(Beginning of DATA FOR THIS TASK)

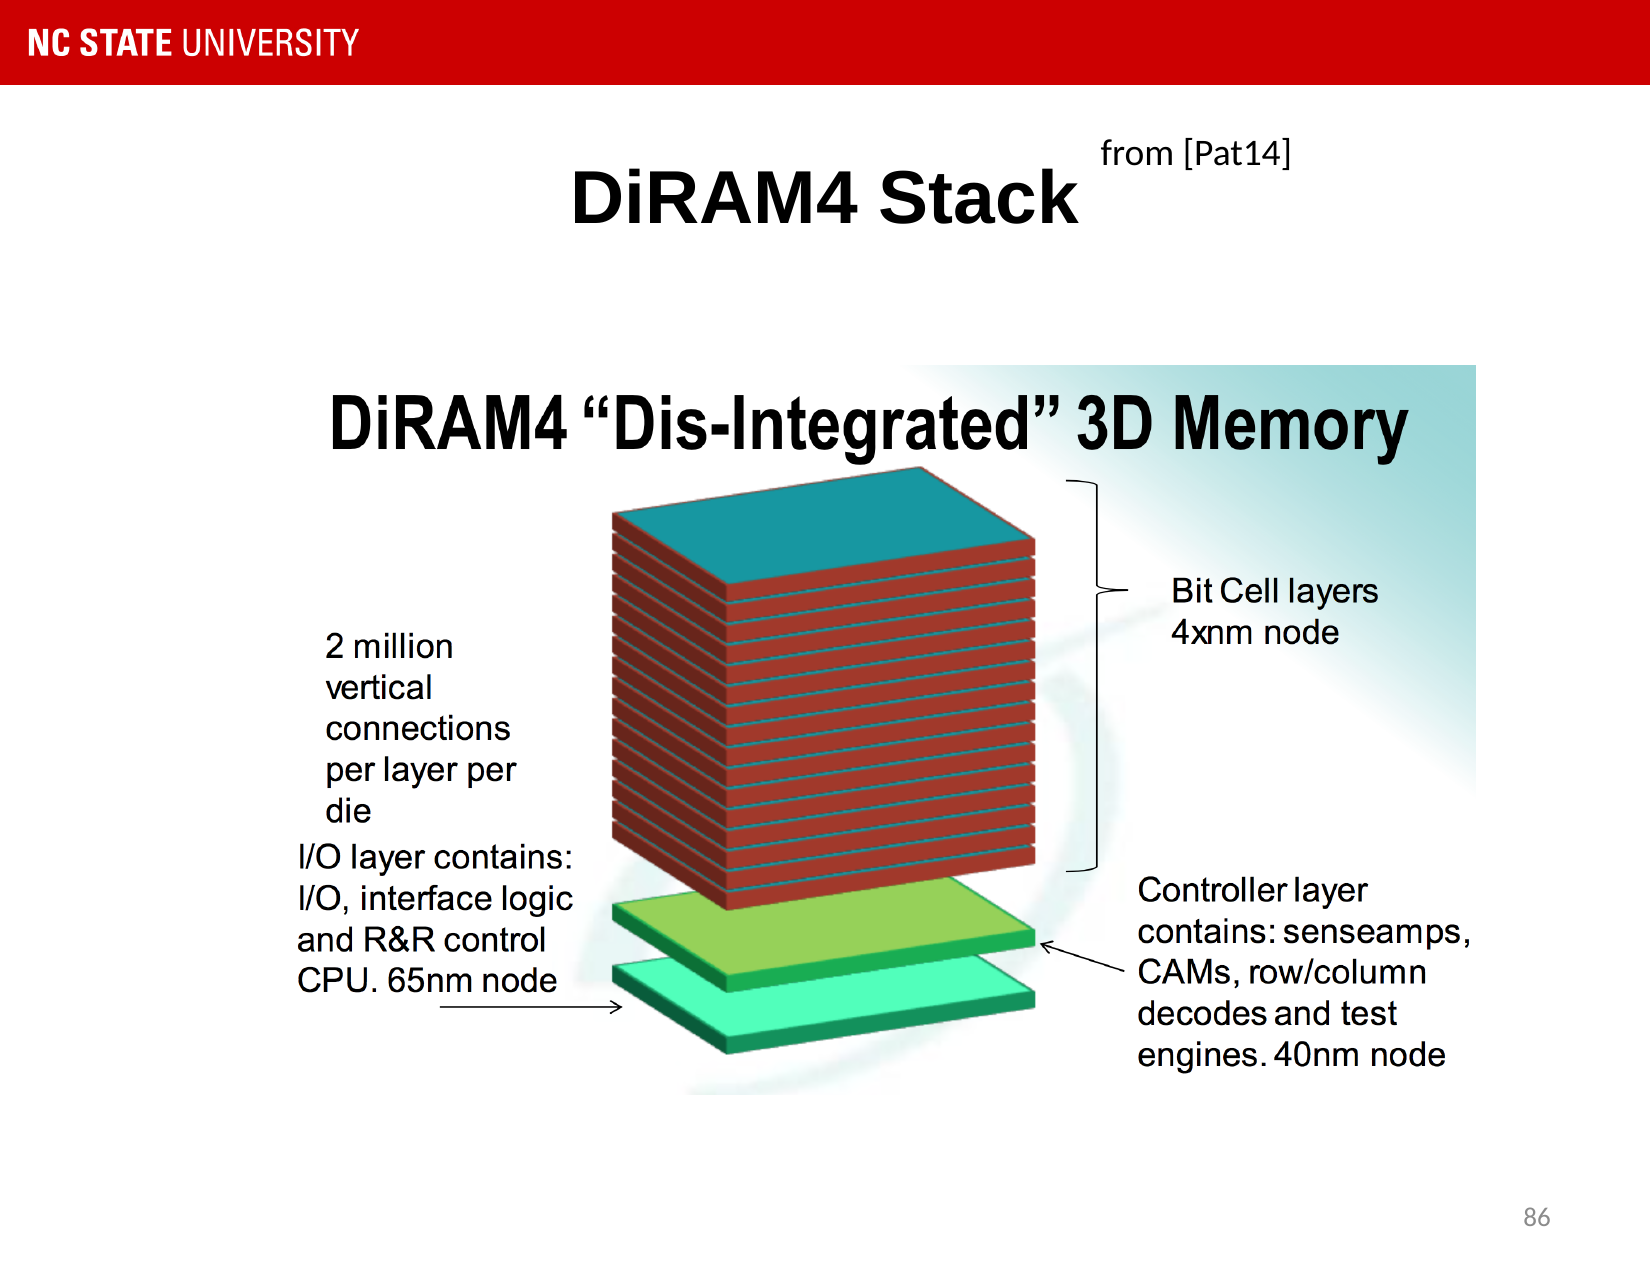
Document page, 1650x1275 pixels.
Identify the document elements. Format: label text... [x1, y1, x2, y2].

picture [0, 0, 1650, 85]
title DiRAM4 Stack [82, 120, 1568, 266]
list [0, 365, 1650, 1095]
text_box from [Pat14] [1085, 120, 1308, 181]
slide_number 86 [1182, 1181, 1568, 1250]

(End of DATA FOR THIS TASK)

WHAT IS EXPECTED —
Every record above should be set down exactly, with the pictures left out.

RESULT FOR THIS TASK —
Document page, 1650x1275 pixels.
Identify the document elements. Format: label text... [x1, y1, x2, y2].

picture [0, 0, 1650, 85]
title DiRAM4 Stack [82, 120, 1568, 266]
list [0, 365, 1650, 1095]
text_box from [Pat14] [1085, 120, 1308, 181]
slide_number 86 [1182, 1181, 1568, 1250]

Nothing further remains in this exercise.